Шрифт:
Интервал:
Закладка:
22
Который уже год приглядываюсь я к Роману, пытаясь ронять: что движет этим человеком? Страсть к деньгам? Алчность? Самолюбие? Неведомый мне червь самоутверждения в этом мире? Просто, как говорят, «тяжелый характер»? Мысленно я сравниваю его с соседями, братом, живущим через дом от него, пытаюсь найти то самое зерно, из которого вырос его… эгоизм? Нет, не ложится к нему это слово! Расчетливость? И не только она. Иначе откуда бы взяться той тирании — иначе не назовешь! — с которой он распоряжается в доме, от которой страдают и Прасковья Васильевна, и дети.
Сложен он? Да ведь кто из нас, если покопать поглубже, не сложен? Простых людей нет, это мы их пытаемся упростить, чтобы найти для себя точки опоры в сложном и многомерном окружающем нас мире…
Нет, в основе этого незаурядного человека лежит что-то другое, к чему я пытался подобраться ощупью, поминутно открывая, казалось бы, противоположные качества, привлекающие и отталкивающие поочередно. И человек Роман действительно не рядовой.
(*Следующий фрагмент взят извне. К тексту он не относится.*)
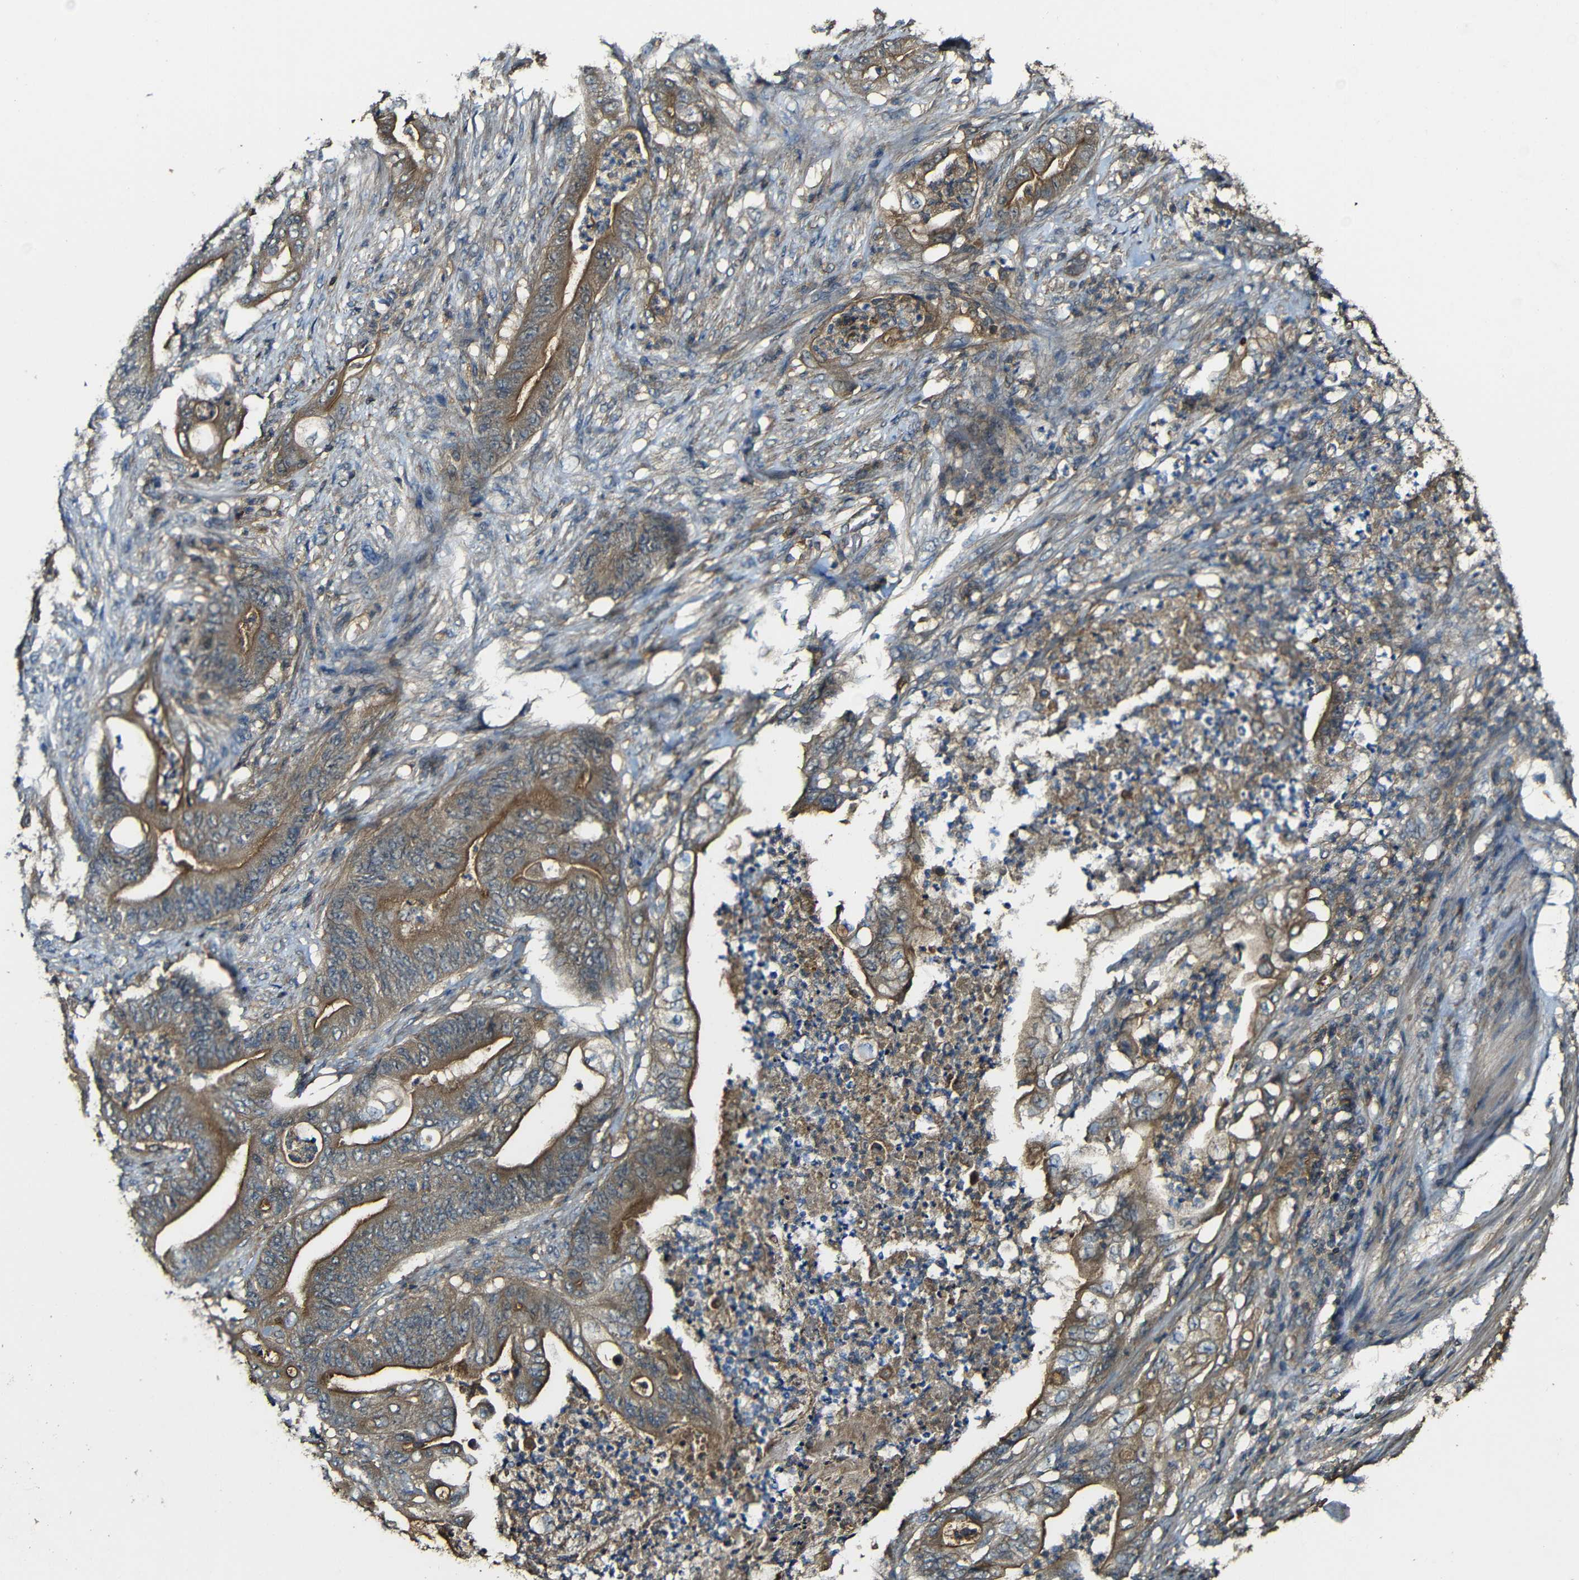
{"staining": {"intensity": "moderate", "quantity": ">75%", "location": "cytoplasmic/membranous"}, "tissue": "stomach cancer", "cell_type": "Tumor cells", "image_type": "cancer", "snomed": [{"axis": "morphology", "description": "Adenocarcinoma, NOS"}, {"axis": "topography", "description": "Stomach"}], "caption": "Adenocarcinoma (stomach) stained with immunohistochemistry (IHC) shows moderate cytoplasmic/membranous expression in about >75% of tumor cells.", "gene": "CASP8", "patient": {"sex": "female", "age": 73}}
Сват его, Петр Корин, куда мельче, слабее, сиюминутнее, чем этот худой жилистый мужик, упорный в своем ненасытном труде, и алчной жажде тяжелой, непрестанной работы, лишь бы она была с отдачей, с прицелом, принесла результаты — пусть даже через годы.
Сам Роман из крестьян потомственных, залесских, — не из достаточных, а средних, скорее даже из бедноты деревенской: одна корова, одна лошадь, овцы… Только после революции его отец начал подниматься на ноги, дом поставил, кое-каким хозяйством обзавелся, детей поднимать стал, но тут оказалось, что две лошади и две коровы превратили его не просто в «зажиточного», а в «богатея», да и новый дом кое-кого смутил своей добротностью. Вот и пришлось Роману собственную жизнь начинать с нуля: от рабочего на торфоразработках поднялся до мастера, живя на казенных квартирах, скитаясь с семьей по баракам, осушая болота и разрабатывая торфяные поля. И так было до тех пор, пока однажды как отрубил: свой дом ставить надо. Все, пожили по баракам, хватит!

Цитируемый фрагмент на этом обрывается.